■ **Quoted passage**:
## start

Re: BUG #15285: Query used index over field with ICU collation insome cases wrongly return 0 rows

From

Peter Geoghegan

Date:

19 July 2018, 19:44:32

On Thu, Jul 19, 2018 at 9:03 AM, PG Bug reporting form
<noreply@postgresql.org> wrote:
> How to reproduce:
> CREATE COLLATION digitslast (provider = icu, locale =
> 'en@colReorder=latn-digit');
> CREATE TABLE t (b CHAR(4) NOT NULL COLLATE digitslast);
> insert into t select '0000' from generate_series (0, 1000) as f(x);
> insert into t select '0001' from generate_series (0, 1000) as f(x);
> insert into t select 'ABCD' from generate_series (0, 1000) as f(x);

I can confirm the bug on the master branch:

pg@~[25013]=# select bt_index_parent_check('i');
ERROR:  item order invariant violated for index "i"
DETAIL:  Lower index tid=(3,3) (points to index tid=(4,23)) higher
index tid=(3,4) (points to index tid=(5,98)) page lsn=0/169CD78.

It looks like a problem with char(n) abbreviated keys not agreeing
with B-Tree support function 1 for the same opclass. "ABCD" appears
before "0000" and "0001" in the index, which seems like the expected
behavior:

pg@~[25013]=# select * from bt_page_items('i', 3);
 itemoffset │   ctid   │ itemlen │ nulls │ vars │          data
────────────┼──────────┼─────────┼───────┼──────┼─────────────────────────
          1 │ (1,0)    │       8 │ f     │ f    │
          2 │ (2,109)  │      16 │ f     │ t    │ 0b 41 42 43 44 00 00 00
          3 │ (4,23)   │      16 │ f     │ t    │ 0b 41 42 43 44 00 00 00
          4 │ (5,98)   │      16 │ f     │ t    │ 0b 30 30 30 30 00 00 00
          5 │ (6,12)   │      16 │ f     │ t    │ 0b 30 30 30 30 00 00 00
          6 │ (7,152)  │      16 │ f     │ t    │ 0b 30 30 30 30 00 00 00
          7 │ (8,66)   │      16 │ f     │ t    │ 0b 30 30 30 31 00 00 00
          8 │ (9,206)  │      16 │ f     │ t    │ 0b 30 30 30 31 00 00 00
          9 │ (10,120) │      16 │ f     │ t    │ 0b 30 30 30 31 00 00 00
(9 rows)

(This is the root page.)

It appears that the main support function 1 routine disagrees with the
CREATE INDEX sort order, which is wrong. I'll try to isolate the
problem a bit further.

## end

■ **Dataset content**:

## start

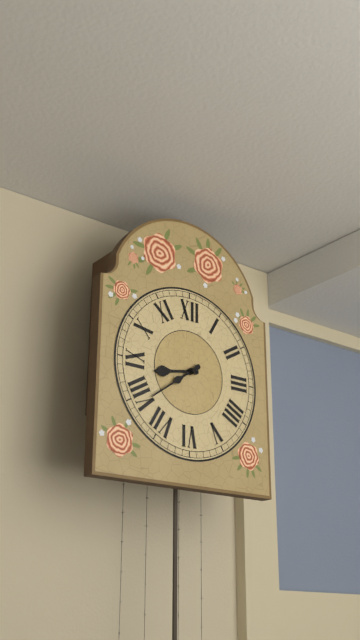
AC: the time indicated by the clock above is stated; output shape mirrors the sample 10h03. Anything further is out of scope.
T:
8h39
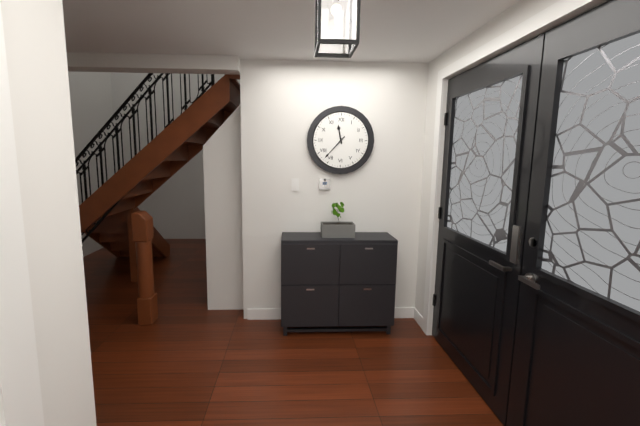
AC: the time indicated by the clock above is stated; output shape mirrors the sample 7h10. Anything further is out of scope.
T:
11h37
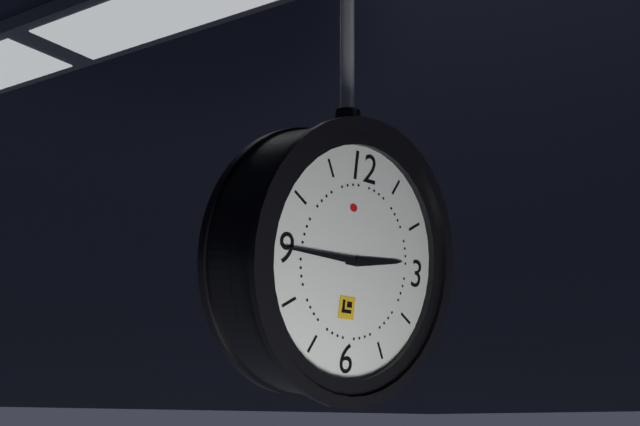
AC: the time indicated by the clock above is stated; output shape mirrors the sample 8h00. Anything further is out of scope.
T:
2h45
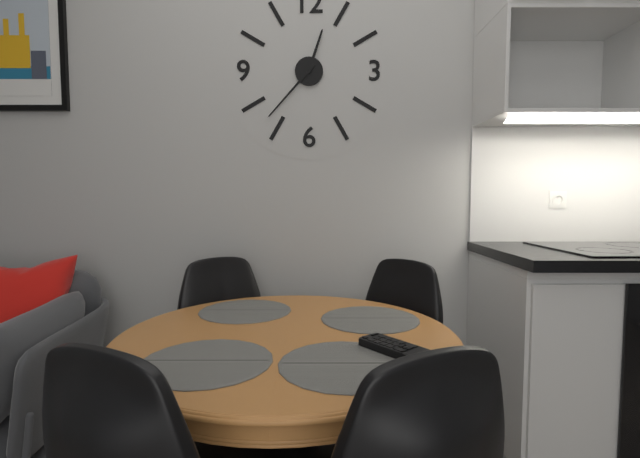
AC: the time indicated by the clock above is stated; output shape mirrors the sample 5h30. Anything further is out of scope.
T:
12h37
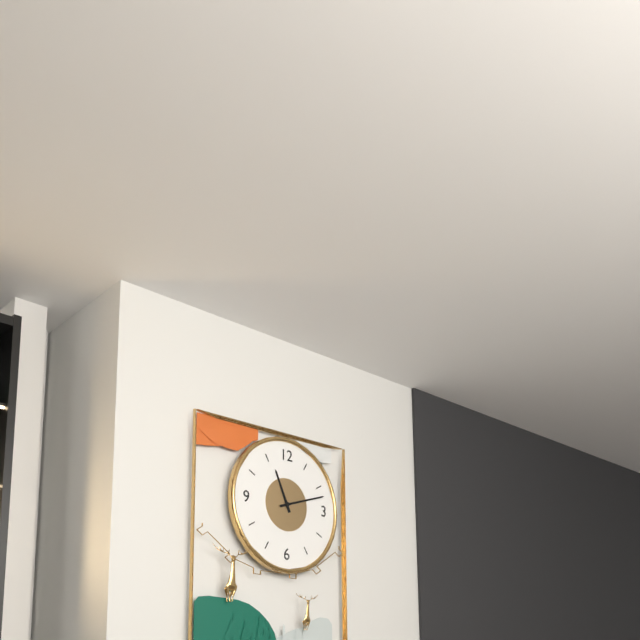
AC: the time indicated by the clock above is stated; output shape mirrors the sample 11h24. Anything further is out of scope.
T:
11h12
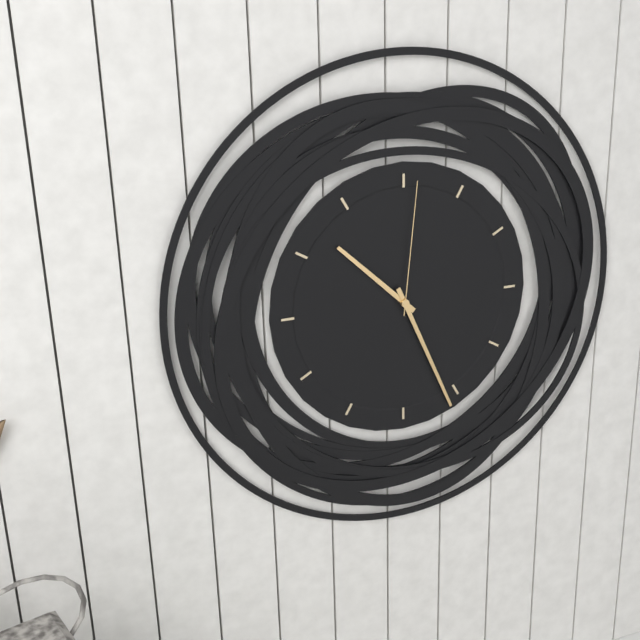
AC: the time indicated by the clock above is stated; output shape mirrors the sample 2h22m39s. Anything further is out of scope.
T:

## end
## start

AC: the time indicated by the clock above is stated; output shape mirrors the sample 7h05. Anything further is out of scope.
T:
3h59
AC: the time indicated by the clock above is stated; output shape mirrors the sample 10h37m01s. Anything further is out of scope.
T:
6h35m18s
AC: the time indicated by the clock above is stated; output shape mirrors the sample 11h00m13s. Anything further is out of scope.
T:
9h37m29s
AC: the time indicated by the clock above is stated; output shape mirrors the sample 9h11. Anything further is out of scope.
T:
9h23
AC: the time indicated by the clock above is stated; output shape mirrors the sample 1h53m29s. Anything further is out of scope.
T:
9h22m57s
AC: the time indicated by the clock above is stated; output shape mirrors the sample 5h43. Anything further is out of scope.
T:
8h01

## end
## start

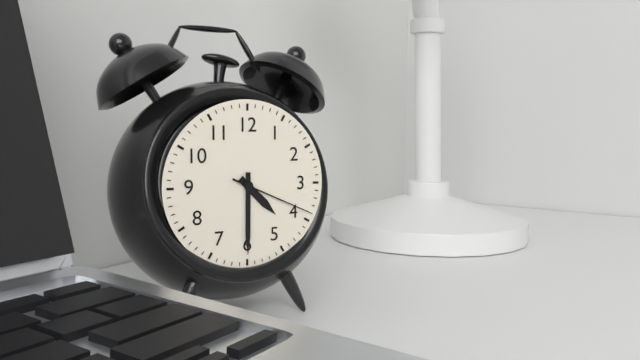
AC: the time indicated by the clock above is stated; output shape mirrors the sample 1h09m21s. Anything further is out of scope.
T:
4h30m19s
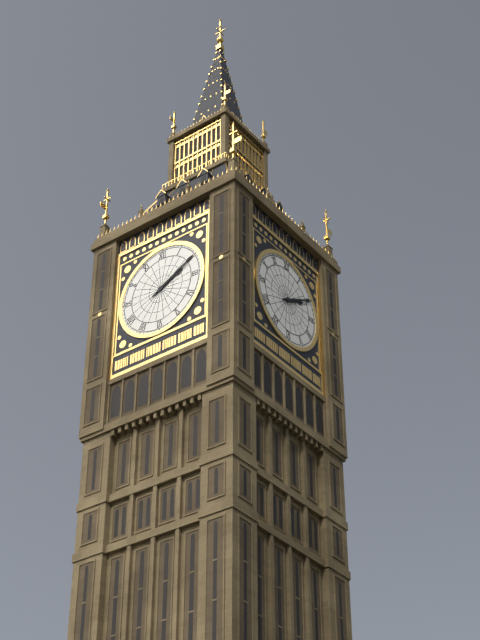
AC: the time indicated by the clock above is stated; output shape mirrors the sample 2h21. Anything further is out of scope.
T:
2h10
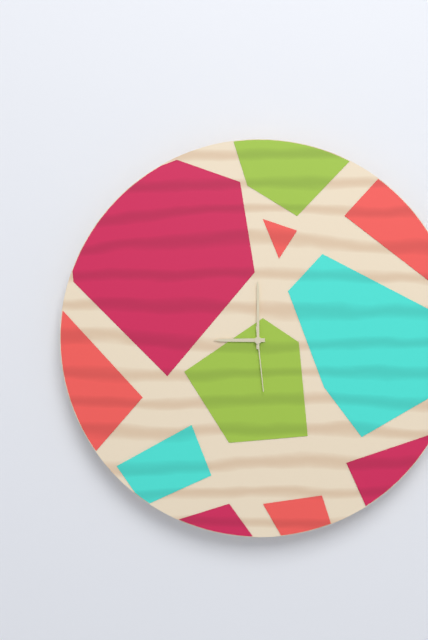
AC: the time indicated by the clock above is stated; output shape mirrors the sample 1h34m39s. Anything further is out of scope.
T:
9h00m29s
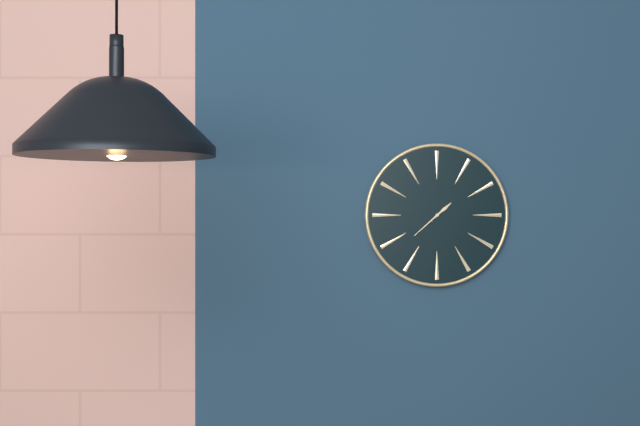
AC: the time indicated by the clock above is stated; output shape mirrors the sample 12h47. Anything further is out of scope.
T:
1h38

## end

■ **Given task**:
Write out the part of the bug report reply starting with "pg@~[25013]=# select bt_index_parent_check('i');" and going on through "tid=(5,98)) page lsn=0/169CD78.". The listing plays no part in this exercise.

■ **Result**:
pg@~[25013]=# select bt_index_parent_check('i');
ERROR:  item order invariant violated for index "i"
DETAIL:  Lower index tid=(3,3) (points to index tid=(4,23)) higher
index tid=(3,4) (points to index tid=(5,98)) page lsn=0/169CD78.